Bone marrow cryptococcosis is a well-recognized manifestation, although relatively infrequent, in patients with Acquired Immunodeficiency Syndrome (AIDS) and is very rarely reported in immunocompetent hosts 11,12. Peripheral blood cytopenia and granulomatous inflammation with necrosis is the most commonly reported bone marrow morphology 13. However, this patient's bone marrow aspirate and trephine revealed plasmacytosis (10% of nucleated cells). Flow cytometric immunophenotyping showed a polyclonal plasma cell proliferation 14,15. Therefore, the polyclonal plasma cell proliferation was likely reactive to disseminated CN infection.

The etiology of plasmacytosis can be broadly classified into clonal and polyclonal causes. Clonal plasmacytosis is diagnosed based on the detection and quantification of a monoclonal protein and the presence or absence of target organ damage as defined by the WHO 2008 criteria 16.

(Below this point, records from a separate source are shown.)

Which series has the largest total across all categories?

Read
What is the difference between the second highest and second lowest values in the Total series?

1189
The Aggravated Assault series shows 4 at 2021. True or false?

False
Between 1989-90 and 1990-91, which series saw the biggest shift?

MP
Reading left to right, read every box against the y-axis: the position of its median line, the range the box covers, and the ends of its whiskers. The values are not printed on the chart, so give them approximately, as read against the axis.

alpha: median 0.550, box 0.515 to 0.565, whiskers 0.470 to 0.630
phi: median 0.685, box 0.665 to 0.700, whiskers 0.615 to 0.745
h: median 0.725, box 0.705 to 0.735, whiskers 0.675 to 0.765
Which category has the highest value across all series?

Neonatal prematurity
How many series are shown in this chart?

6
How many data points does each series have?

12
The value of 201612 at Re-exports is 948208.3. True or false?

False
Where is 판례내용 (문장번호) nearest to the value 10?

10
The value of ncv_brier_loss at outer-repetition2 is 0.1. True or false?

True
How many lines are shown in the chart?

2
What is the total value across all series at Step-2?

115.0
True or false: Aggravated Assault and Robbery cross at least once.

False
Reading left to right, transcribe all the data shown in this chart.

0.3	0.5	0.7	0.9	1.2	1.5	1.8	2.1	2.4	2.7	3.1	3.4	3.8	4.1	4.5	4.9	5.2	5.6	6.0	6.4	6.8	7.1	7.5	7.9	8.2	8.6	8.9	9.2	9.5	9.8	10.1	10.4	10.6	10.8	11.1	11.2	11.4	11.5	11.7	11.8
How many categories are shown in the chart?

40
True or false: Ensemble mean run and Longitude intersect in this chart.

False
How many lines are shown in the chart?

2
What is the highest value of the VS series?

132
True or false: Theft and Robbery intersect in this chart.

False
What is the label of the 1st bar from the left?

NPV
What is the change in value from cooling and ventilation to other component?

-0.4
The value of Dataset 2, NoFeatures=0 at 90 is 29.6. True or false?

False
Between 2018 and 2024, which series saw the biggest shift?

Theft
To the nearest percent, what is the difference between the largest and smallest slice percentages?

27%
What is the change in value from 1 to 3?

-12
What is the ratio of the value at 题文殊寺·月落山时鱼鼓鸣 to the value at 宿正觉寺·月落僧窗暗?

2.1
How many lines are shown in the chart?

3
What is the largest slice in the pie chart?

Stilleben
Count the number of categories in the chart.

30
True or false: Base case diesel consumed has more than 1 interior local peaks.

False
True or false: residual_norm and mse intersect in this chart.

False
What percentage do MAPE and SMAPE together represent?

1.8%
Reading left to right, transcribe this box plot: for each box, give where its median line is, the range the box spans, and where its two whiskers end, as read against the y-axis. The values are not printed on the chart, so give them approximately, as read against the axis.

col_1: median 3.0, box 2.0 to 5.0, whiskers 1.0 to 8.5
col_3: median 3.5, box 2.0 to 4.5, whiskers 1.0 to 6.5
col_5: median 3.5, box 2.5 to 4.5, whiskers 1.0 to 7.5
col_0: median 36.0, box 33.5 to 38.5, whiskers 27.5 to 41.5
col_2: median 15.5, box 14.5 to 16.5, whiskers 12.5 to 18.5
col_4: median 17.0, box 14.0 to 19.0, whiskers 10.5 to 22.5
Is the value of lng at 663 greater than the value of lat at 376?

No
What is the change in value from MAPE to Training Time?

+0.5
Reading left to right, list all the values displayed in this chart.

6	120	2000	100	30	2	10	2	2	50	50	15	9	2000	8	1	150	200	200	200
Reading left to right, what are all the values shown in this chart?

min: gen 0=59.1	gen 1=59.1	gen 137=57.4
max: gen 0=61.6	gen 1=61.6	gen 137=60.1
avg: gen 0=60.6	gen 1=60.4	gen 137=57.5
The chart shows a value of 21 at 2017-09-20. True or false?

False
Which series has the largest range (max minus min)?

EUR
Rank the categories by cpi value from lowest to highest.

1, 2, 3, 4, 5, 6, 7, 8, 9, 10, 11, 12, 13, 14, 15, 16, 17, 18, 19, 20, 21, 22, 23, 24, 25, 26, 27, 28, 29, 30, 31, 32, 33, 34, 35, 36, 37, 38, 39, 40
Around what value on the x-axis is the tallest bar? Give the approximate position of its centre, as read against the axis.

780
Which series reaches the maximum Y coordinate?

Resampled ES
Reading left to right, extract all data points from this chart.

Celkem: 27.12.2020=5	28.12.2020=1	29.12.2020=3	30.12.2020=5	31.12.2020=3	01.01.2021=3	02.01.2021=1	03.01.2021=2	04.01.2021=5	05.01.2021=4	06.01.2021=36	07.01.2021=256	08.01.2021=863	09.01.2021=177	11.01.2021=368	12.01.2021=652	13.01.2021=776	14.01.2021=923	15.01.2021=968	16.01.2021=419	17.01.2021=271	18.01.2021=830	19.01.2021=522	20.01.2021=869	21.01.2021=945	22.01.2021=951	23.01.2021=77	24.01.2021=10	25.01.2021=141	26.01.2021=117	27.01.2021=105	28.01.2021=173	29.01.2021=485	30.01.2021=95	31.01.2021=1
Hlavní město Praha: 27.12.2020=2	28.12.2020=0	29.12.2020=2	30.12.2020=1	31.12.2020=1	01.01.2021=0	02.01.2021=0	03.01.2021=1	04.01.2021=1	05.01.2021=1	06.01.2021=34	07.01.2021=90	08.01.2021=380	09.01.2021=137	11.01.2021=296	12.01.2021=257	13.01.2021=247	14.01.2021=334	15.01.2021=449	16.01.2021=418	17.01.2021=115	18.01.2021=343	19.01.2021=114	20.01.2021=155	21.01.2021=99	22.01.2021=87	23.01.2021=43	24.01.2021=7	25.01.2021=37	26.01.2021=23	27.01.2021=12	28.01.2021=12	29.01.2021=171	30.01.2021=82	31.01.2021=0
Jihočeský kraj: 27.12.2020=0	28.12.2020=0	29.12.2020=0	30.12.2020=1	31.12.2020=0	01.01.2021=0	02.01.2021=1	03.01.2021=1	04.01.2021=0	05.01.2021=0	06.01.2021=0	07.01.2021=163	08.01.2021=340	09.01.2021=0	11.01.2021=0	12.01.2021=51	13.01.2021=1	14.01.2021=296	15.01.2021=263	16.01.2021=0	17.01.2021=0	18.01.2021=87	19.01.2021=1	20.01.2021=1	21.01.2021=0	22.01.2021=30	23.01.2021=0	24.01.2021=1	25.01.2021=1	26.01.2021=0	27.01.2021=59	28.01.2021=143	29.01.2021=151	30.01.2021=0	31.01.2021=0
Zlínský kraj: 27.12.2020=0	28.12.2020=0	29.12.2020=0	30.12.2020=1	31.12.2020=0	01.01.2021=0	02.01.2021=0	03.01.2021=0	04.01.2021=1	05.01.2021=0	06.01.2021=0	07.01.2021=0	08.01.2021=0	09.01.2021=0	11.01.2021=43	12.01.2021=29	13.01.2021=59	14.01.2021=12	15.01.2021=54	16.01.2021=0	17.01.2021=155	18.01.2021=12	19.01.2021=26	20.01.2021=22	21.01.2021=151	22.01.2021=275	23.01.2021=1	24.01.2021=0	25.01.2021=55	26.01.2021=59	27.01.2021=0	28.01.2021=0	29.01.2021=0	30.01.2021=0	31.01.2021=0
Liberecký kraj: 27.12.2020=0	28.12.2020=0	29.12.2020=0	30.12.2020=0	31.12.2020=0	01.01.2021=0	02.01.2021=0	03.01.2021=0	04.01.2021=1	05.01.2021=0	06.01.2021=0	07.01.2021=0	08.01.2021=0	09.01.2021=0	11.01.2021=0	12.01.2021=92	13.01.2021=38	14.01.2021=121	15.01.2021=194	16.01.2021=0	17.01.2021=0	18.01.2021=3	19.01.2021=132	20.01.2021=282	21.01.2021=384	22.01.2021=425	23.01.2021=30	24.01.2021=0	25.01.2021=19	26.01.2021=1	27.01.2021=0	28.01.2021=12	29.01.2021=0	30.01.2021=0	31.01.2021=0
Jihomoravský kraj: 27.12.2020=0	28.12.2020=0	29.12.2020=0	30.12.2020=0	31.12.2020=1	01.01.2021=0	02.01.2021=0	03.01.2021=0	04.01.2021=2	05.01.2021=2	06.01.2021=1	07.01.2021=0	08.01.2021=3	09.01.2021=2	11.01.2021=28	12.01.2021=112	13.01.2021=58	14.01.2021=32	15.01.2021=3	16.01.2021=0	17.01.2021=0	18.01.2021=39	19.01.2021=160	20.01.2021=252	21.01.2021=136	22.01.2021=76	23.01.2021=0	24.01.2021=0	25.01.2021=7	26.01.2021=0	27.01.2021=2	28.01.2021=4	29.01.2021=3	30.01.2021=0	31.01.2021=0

Polyclonal plasmacytosis is a common finding in a variety of benign and malignant disease states. It is noteworthy that polyclonal plasmacytosis occurs in malignant disorders where plasma cells are not a component of the malignant clone. 17 An overview of the differential diagnoses for reactive plasmacytosis is presented in (Fig.5). Table1 summarizes the clinicopathological findings in selected cases of reactive plasmacytosis.

Figure 5

Differential diagnosis of plasmacytosis.

Table 1

Clinical presentation and hematologic findings in six cases associated with reactive plasmacytosis

Condition	Clinical presentation	Plasma cell percentage	Plasma cell immunophenotype	Reference
Rhabdomyolysis and Sepsis	Fever, myalgia, and weakness	15–20%	N/A	Shtalrid, Leuk Lymphoma 2003 18
Drug-induced (Methimazole)	Sore throat and high-grade fever	Decreased	CD19 47%, CD22 48%	Yamamoto, Thyroid 2004 19
Drug-Induced (Azathioprine)	Fever and hematemesis			Kathol JAMA 1981 20
Sjogren syndrome	Fatigue and weight loss	18.2% of nucleated cells	CD19+/CD27+	Lee J, J Korean Med Sci 2005 21
Unknown Autoimmune Syndrome	Rash, confusion, and lethargy	N/A	CD38+/CD19+ CD45 dim CD56-/16-/20-	Lin Li, Annals of Clinical and Laboratory Science 2006 22
Suspected Lymphoproliferative Disorder	Lymphadenopathy and Hepatosplenomegaly		CD19/30/38/138+ CD10/20/25/56-	Ohno, Int J Haematol 2005 23

In conclusion, we present a case of disseminated cryptococcal infection in an immunocompetent host which manifested with marked plasmacytosis in the blood and marrow. To our knowledge, this is the first report of disseminated cryptococcosis mimicking a plasma cell dyscrasia. This case underscores the importance of considering fungal infection as a differential diagnosis for reactive plasmacytosis even in immunocompetent hosts, given the significant implications for management.